The Custom Ease In/Ease Out dialog box displays a graph representing the degree of motion over time (see Figure 13). Frames are represented by the horizontal axis and the tween’s percentage of change is represented by the vertical axis. The first keyframe is in the animation is at 0% and the last keyframe is at 100%. The rate of change of the tweened instance is shown by the slope of the graph’s curve. If you create a horizontal line (no slope) on the graph, the velocity is zero; if you create a vertical line on the graph, there is an instantaneous rate of change.
To open the custom easing dialog box:
- Create a motion tween, as described in the first example in this section.
- Click any frame in the tween’s frame span and select Motion from the Tween pop-up menu in the Property inspector (Window > Properties).
Click the Edit button (next to Ease) in the Property inspector to open the Custom Ease In/Ease Out dialog box (see Figure 13).

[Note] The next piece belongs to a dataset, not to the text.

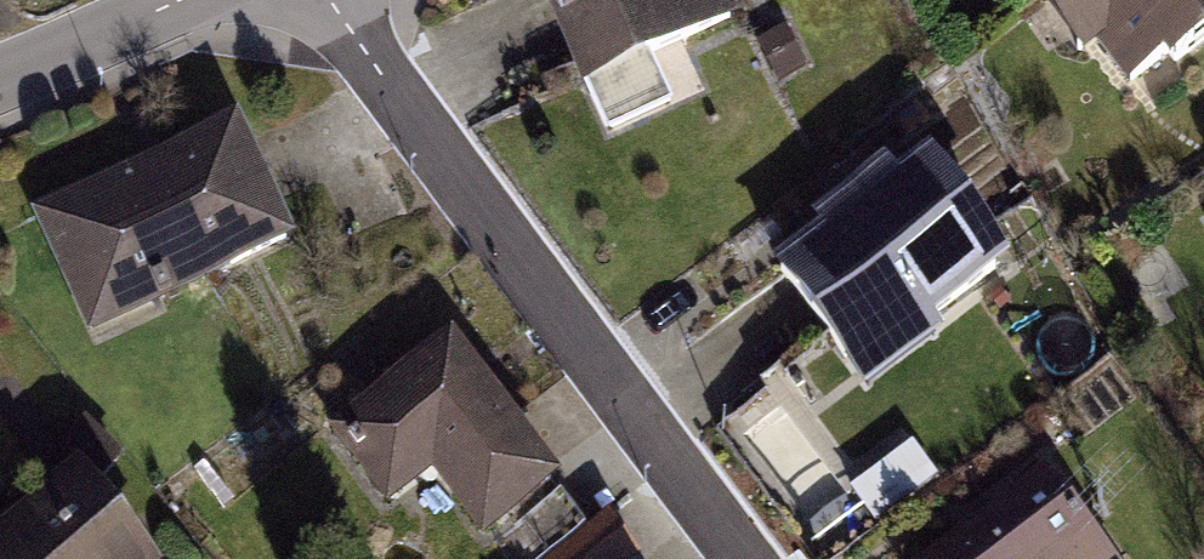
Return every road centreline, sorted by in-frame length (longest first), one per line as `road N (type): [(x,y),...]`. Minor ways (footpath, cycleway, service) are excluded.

The dialog box provides the following additional controls:
- Use One Setting for All Properties check box: The default value for this is selected, which means that the displayed curve is used for all properties and the Properties pop-up menu is disabled. When the check box is not selected, the Properties pop-up menu is enabled and each property has a separate curve defining the velocity of that property.
Property pop-up menu: This menu is enabled only when the Use One Setting for All Properties check box is not selected. When enabled, a separate curve is maintained for each of the five properties appearing in the menu. Selecting a property in the menu displays the curve for that property. The properties are as follows:
- Position: Specifies custom ease settings for the position of an animated object on the Stage.
- Rotation: Specifies custom ease settings for the rotation of an animated object. For example, you can fine-tune how quickly or slowly an animated character turns around to face the user on the Stage.
- Scale: Specifies custom ease settings for the scale of an animated object. For example, you can customize the scale of an object more easily so it appears to be moving away from the viewer, then coming closer, and then moving away again.
- Color: Specifies custom ease settings for color transitions applied to an animated object.
- Filters: Specifies custom ease settings for filters applied to an animated object. For example, you can control the ease setting of a drop shadow that simulates a change in the direction of a light source.
- Play and Stop buttons: These buttons enable you to preview an animation on the Stage using all the current velocity curves defined in the Custom Ease In/Ease Out dialog box.
- Reset button: This button enables you to reset the velocity curve to the default, linear state.
- Position of the selected control point: In the lower-right corner of the dialog box, a numeric value displays the keyframe and position of the selected control point. If no control point is selected, no value appears.
To add a control point to the line, click the diagonal line once. This adds a new control point to the line. By dragging the positions of the control points, you can achieve a precise degree of control over the motion of an object.
Using frame indicators (represented by square handles), you click where you want an object to slow down or speed up. Clicking the handle of a control point (the square handles) selects that control point and displays the tangent points on either side of it. Tangent points are represented by hollow circles. You can drag the control point or its tangent points with the mouse or you can position them using the keyboard’s arrow keys.
Tip: By default, the control points snap to a grid. You can turn off snapping by pressing the X key while dragging the control point.
Clicking an area of the curve away from any control points adds a new control point to the curve at that point without changing the shape of the curve. Clicking away from the curve and control points deselects the control point that is currently selected.